# Finding the acceleration of a mass/pulley system without knowing the direction of the displacement

I have the following question:

I noticed that if I solve for the acceleration assuming that the acceleration is occuring to the left, I get the equation:

$\displaystyle a = \frac{m_3g-\mu_km_1gcos\theta-m_1gsin\theta}{m_1+m_2+m_3}$.

If I assume that the acceleration is to the right as in the diagram, I get the equation:

$\displaystyle a= \frac{m_1gsin\theta-\mu_km_1gcos\theta-m_3g}{m_1+m_2+m_3}$

Each one produces a different answer as I have to specify whether friction aids or opposed the tension in the rope. My question is, is there a way to know beforehand what direction the acceleration is in so that you can make the necessary assumption about the direction of friction?

• In question it is given m1 is moving down. This necessaries a to be right. – Anubhav Goel Aug 4 '16 at 13:21

your two equations are correct when the velocity is going to the left, and right respectively. If the velocity is zero then the acceleration could be anywhere in between.
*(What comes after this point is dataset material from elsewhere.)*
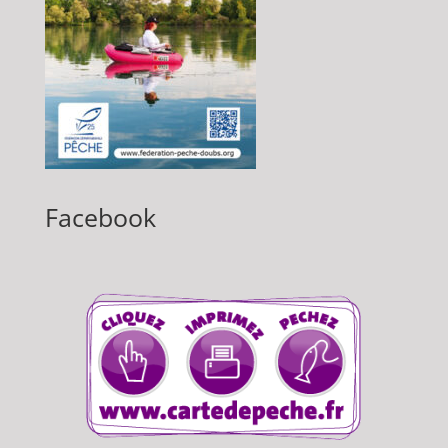
Facebook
This means if the accelerations have opposite signs the blocks will decelerate to a stop and then stay stopped. If they have the same sign then the friction won't hold the system in place. If the acceleration is the opposite as the velocity it will first accelerate quickly to zero velocity and then continue accelerating at the lower magnitude acceleration.

Which direction the friction will act is is dependent on the relative velosity not the acceleration.

• Oh and in the problem it states that the blocks are sliding to the right, so the second equation is correct. – Rick Jan 22 '16 at 16:39

There are three forces which are acting on the system of three masses and causing them to accelerate:

$m_3g$ always acts so as to pull the $m_2$ to the left.
$m_1g \sin \theta$ always acts so as to pull the $m_2$ to the right.
The direction of the frictional force $\mu_k m_1 g \cos \theta$ will depend on the direction of motion.

If $m_3g-m_1gsin\theta > \mu_km_1gcos\theta$ then there will be a net force to the left and the acceleration will be to the left, and if the inequality is the other way around then the acceleration will be to the right.

In the first sentence it is mentioned that mass m1 is moving down the incline. So it is a given :-)

There is a way to find the direction of friction in a given problem. Assume that there is no friction in the given problem. U get to know which side the mass m1 moves on the plane and now the friction Since it opposes relative motion between objects it must act in the direction opposite to the acceleration of the block. Hence the direction is found.

You are assuming that $a$ is positive in the direction of motion. One of the two solutions will be negative because the forces are inconsistent, the correct answer will be the positive one.